W.H. Auden wrote that "it is better to have private faces in public spaces than public faces in private spaces."
That classic sentiment of a mid-twentieth century liberal is now almost quaint given where we have now arrived. In the age of the internet, the strict separation between a public and private world is increasingly untenable.
A case in point: a report today on NPR's "Morning Edition" noted that the wildly popular youth "networking" website, "Facebook," will be opening up its pages to advertisers who are hungrily licking their lips to get at the treasure trove of information about students on the site. Students post a wealth of information about themselves on the site - including, at times, some rather compromising information that has hurt them when they have applied for jobs! - such as favorite music, sexual orientation, political orientation, links to all their "friends" - and all this information is going to save advertisers immense amounts of research, effort and money in providing a whole range of advertising profiles.

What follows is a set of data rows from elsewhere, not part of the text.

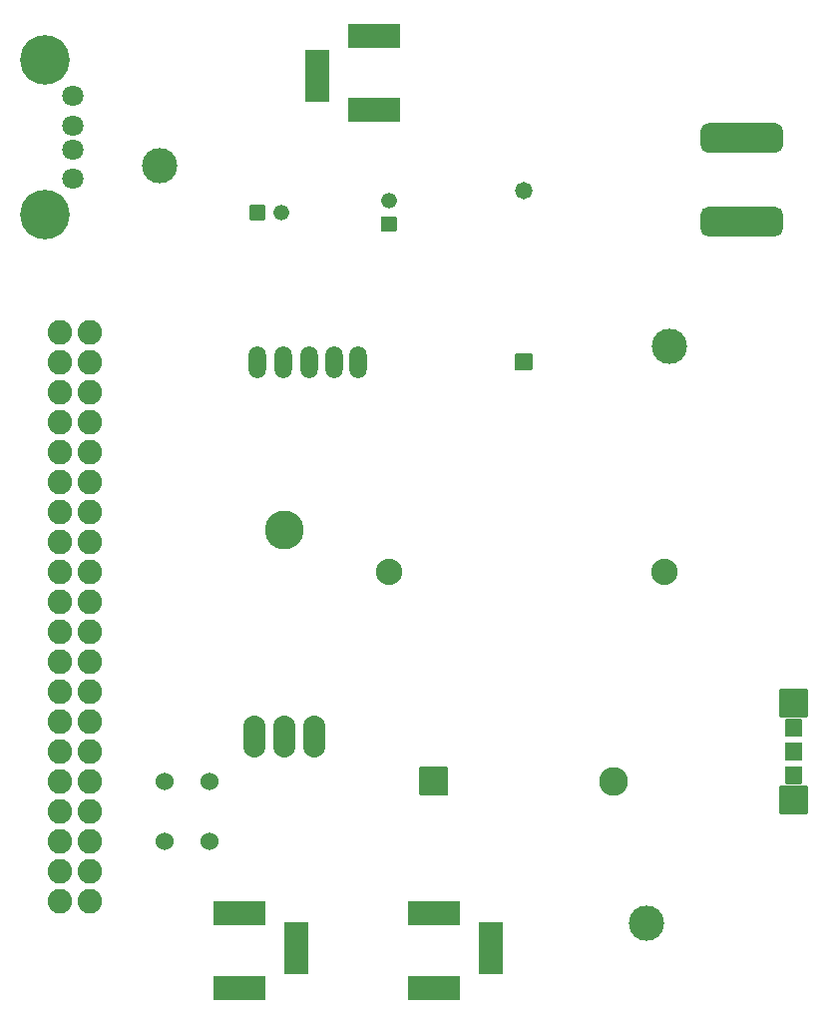
<source format=gts>
G04 #@! TF.GenerationSoftware,KiCad,Pcbnew,(5.1.10)-1*
G04 #@! TF.CreationDate,2021-12-02T21:28:18-06:00*
G04 #@! TF.ProjectId,Kitty_Cannon_Schematic,4b697474-795f-4436-916e-6e6f6e5f5363,rev?*
G04 #@! TF.SameCoordinates,Original*
G04 #@! TF.FileFunction,Soldermask,Top*
G04 #@! TF.FilePolarity,Negative*
%FSLAX46Y46*%
G04 Gerber Fmt 4.6, Leading zero omitted, Abs format (unit mm)*
G04 Created by KiCad (PCBNEW (5.1.10)-1) date 2021-12-02 21:28:18*
%MOMM*%
%LPD*%
G01*
G04 APERTURE LIST*
%ADD10R,4.500000X2.000000*%
%ADD11R,2.000000X4.500000*%
%ADD12C,3.000000*%
%ADD13C,2.453200*%
%ADD14C,2.235200*%
%ADD15C,1.323200*%
%ADD16C,1.524000*%
%ADD17C,3.302000*%
%ADD18O,1.879600X3.556000*%
%ADD19C,4.203200*%
%ADD20C,1.803200*%
%ADD21C,1.473200*%
%ADD22O,1.473200X2.743200*%
%ADD23C,2.082800*%
G04 APERTURE END LIST*
D10*
X147231100Y-64613600D03*
D11*
X142431100Y-68013600D03*
D10*
X147231100Y-70913600D03*
X135801100Y-145393600D03*
D11*
X140601100Y-141993600D03*
D10*
X135801100Y-139093600D03*
X152311100Y-145393600D03*
D11*
X157111100Y-141993600D03*
D10*
X152311100Y-139093600D03*
D12*
X170362880Y-139918440D03*
X172262800Y-91008200D03*
X129042160Y-75676760D03*
G36*
G01*
X151084500Y-128988600D02*
X151084500Y-126738600D01*
G75*
G02*
X151186100Y-126637000I101600J0D01*
G01*
X153436100Y-126637000D01*
G75*
G02*
X153537700Y-126738600I0J-101600D01*
G01*
X153537700Y-128988600D01*
G75*
G02*
X153436100Y-129090200I-101600J0D01*
G01*
X151186100Y-129090200D01*
G75*
G02*
X151084500Y-128988600I0J101600D01*
G01*
G37*
D13*
X167551100Y-127863600D03*
D14*
X171894500Y-110083600D03*
X148501100Y-110083600D03*
D15*
X148501100Y-78603600D03*
G36*
G01*
X149061101Y-81265200D02*
X147941099Y-81265200D01*
G75*
G02*
X147839500Y-81163601I0J101599D01*
G01*
X147839500Y-80043599D01*
G75*
G02*
X147941099Y-79942000I101599J0D01*
G01*
X149061101Y-79942000D01*
G75*
G02*
X149162700Y-80043599I0J-101599D01*
G01*
X149162700Y-81163601D01*
G75*
G02*
X149061101Y-81265200I-101599J0D01*
G01*
G37*
X139341100Y-79603600D03*
G36*
G01*
X136679500Y-80163601D02*
X136679500Y-79043599D01*
G75*
G02*
X136781099Y-78942000I101599J0D01*
G01*
X137901101Y-78942000D01*
G75*
G02*
X138002700Y-79043599I0J-101599D01*
G01*
X138002700Y-80163601D01*
G75*
G02*
X137901101Y-80265200I-101599J0D01*
G01*
X136781099Y-80265200D01*
G75*
G02*
X136679500Y-80163601I0J101599D01*
G01*
G37*
D16*
X133261100Y-132943600D03*
X133261100Y-127863600D03*
X129451100Y-132943600D03*
X129451100Y-127863600D03*
D17*
X139611100Y-106527600D03*
D18*
X142151100Y-124053600D03*
X139611100Y-124053600D03*
X137071100Y-124053600D03*
G36*
G01*
X181721980Y-120019860D02*
X183971980Y-120019860D01*
G75*
G02*
X184073580Y-120121460I0J-101600D01*
G01*
X184073580Y-122371460D01*
G75*
G02*
X183971980Y-122473060I-101600J0D01*
G01*
X181721980Y-122473060D01*
G75*
G02*
X181620380Y-122371460I0J101600D01*
G01*
X181620380Y-120121460D01*
G75*
G02*
X181721980Y-120019860I101600J0D01*
G01*
G37*
G36*
G01*
X181721980Y-128219860D02*
X183971980Y-128219860D01*
G75*
G02*
X184073580Y-128321460I0J-101600D01*
G01*
X184073580Y-130571460D01*
G75*
G02*
X183971980Y-130673060I-101600J0D01*
G01*
X181721980Y-130673060D01*
G75*
G02*
X181620380Y-130571460I0J101600D01*
G01*
X181620380Y-128321460D01*
G75*
G02*
X181721980Y-128219860I101600J0D01*
G01*
G37*
G36*
G01*
X182192980Y-126590860D02*
X183500980Y-126590860D01*
G75*
G02*
X183602580Y-126692460I0J-101600D01*
G01*
X183602580Y-128000460D01*
G75*
G02*
X183500980Y-128102060I-101600J0D01*
G01*
X182192980Y-128102060D01*
G75*
G02*
X182091380Y-128000460I0J101600D01*
G01*
X182091380Y-126692460D01*
G75*
G02*
X182192980Y-126590860I101600J0D01*
G01*
G37*
G36*
G01*
X182192980Y-122590860D02*
X183500980Y-122590860D01*
G75*
G02*
X183602580Y-122692460I0J-101600D01*
G01*
X183602580Y-124000460D01*
G75*
G02*
X183500980Y-124102060I-101600J0D01*
G01*
X182192980Y-124102060D01*
G75*
G02*
X182091380Y-124000460I0J101600D01*
G01*
X182091380Y-122692460D01*
G75*
G02*
X182192980Y-122590860I101600J0D01*
G01*
G37*
G36*
G01*
X182192980Y-124590860D02*
X183500980Y-124590860D01*
G75*
G02*
X183602580Y-124692460I0J-101600D01*
G01*
X183602580Y-126000460D01*
G75*
G02*
X183500980Y-126102060I-101600J0D01*
G01*
X182192980Y-126102060D01*
G75*
G02*
X182091380Y-126000460I0J101600D01*
G01*
X182091380Y-124692460D01*
G75*
G02*
X182192980Y-124590860I101600J0D01*
G01*
G37*
D19*
X119291100Y-79823600D03*
X119291100Y-66683600D03*
D20*
X121691100Y-76753600D03*
X121691100Y-74253600D03*
X121691100Y-72253600D03*
X121691100Y-69753600D03*
D21*
X159931100Y-77774800D03*
G36*
G01*
X160566100Y-93040200D02*
X159296100Y-93040200D01*
G75*
G02*
X159194500Y-92938600I0J101600D01*
G01*
X159194500Y-91668600D01*
G75*
G02*
X159296100Y-91567000I101600J0D01*
G01*
X160566100Y-91567000D01*
G75*
G02*
X160667700Y-91668600I0J-101600D01*
G01*
X160667700Y-92938600D01*
G75*
G02*
X160566100Y-93040200I-101600J0D01*
G01*
G37*
D22*
X145917920Y-92339160D03*
X143865600Y-92313760D03*
X141745100Y-92303600D03*
X139512040Y-92344240D03*
X137320020Y-92293440D03*
D23*
X120561100Y-138023600D03*
X123101100Y-138023600D03*
X120561100Y-135483600D03*
X123101100Y-135483600D03*
X120561100Y-132943600D03*
X123101100Y-132943600D03*
X120561100Y-130403600D03*
X123101100Y-130403600D03*
X120561100Y-127863600D03*
X123101100Y-127863600D03*
X120561100Y-125323600D03*
X123101100Y-125323600D03*
X120561100Y-122783600D03*
X123101100Y-122783600D03*
X120561100Y-120243600D03*
X123101100Y-120243600D03*
X120561100Y-117703600D03*
X123101100Y-117703600D03*
X120561100Y-115163600D03*
X123101100Y-115163600D03*
X120561100Y-112623600D03*
X123101100Y-112623600D03*
X120561100Y-110083600D03*
X123101100Y-110083600D03*
X120561100Y-107543600D03*
X123101100Y-107543600D03*
X120561100Y-105003600D03*
X123101100Y-105003600D03*
X120561100Y-102463600D03*
X123101100Y-102463600D03*
X120561100Y-99923600D03*
X123101100Y-99923600D03*
X120561100Y-97383600D03*
X123101100Y-97383600D03*
X120561100Y-94843600D03*
X123101100Y-94843600D03*
X120561100Y-92303600D03*
X123101100Y-92303600D03*
X120561100Y-89763600D03*
X123101100Y-89763600D03*
G36*
G01*
X175575240Y-72049320D02*
X181325240Y-72049320D01*
G75*
G02*
X181950240Y-72674320I0J-625000D01*
G01*
X181950240Y-73924320D01*
G75*
G02*
X181325240Y-74549320I-625000J0D01*
G01*
X175575240Y-74549320D01*
G75*
G02*
X174950240Y-73924320I0J625000D01*
G01*
X174950240Y-72674320D01*
G75*
G02*
X175575240Y-72049320I625000J0D01*
G01*
G37*
G36*
G01*
X175575240Y-79149320D02*
X181325240Y-79149320D01*
G75*
G02*
X181950240Y-79774320I0J-625000D01*
G01*
X181950240Y-81024320D01*
G75*
G02*
X181325240Y-81649320I-625000J0D01*
G01*
X175575240Y-81649320D01*
G75*
G02*
X174950240Y-81024320I0J625000D01*
G01*
X174950240Y-79774320D01*
G75*
G02*
X175575240Y-79149320I625000J0D01*
G01*
G37*
M02*

</source>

A student once asked me what kind of social life we could possibly have had in college before the advent of Facebook (hell, he was surprised that I'm old enough to remember the days before the internet and even the personal computer - and I'm not that old...). I replied that we would hang out in dorm rooms shooting the breeze until odd hours of the morning. Perhaps our communication was less efficient - we had fewer "friends," as the word is promiscuously used in the Facebook networking world (in which making friends with someone consists of sending an electronic invitation) - but our conversations were meandering, leisurely, and ongoing. I wonder what kind of good life our students can achieve if one of their primary forms of socialization so easily, and so readily, will be turned to the ends of commerce and consumption. Do they know their online openness is being sliced and diced by the captains of industry? When words like "friendship" have been so debased, it may no longer strike one as odd that the social world one inhabits can so easily be turned to utilitarian ends.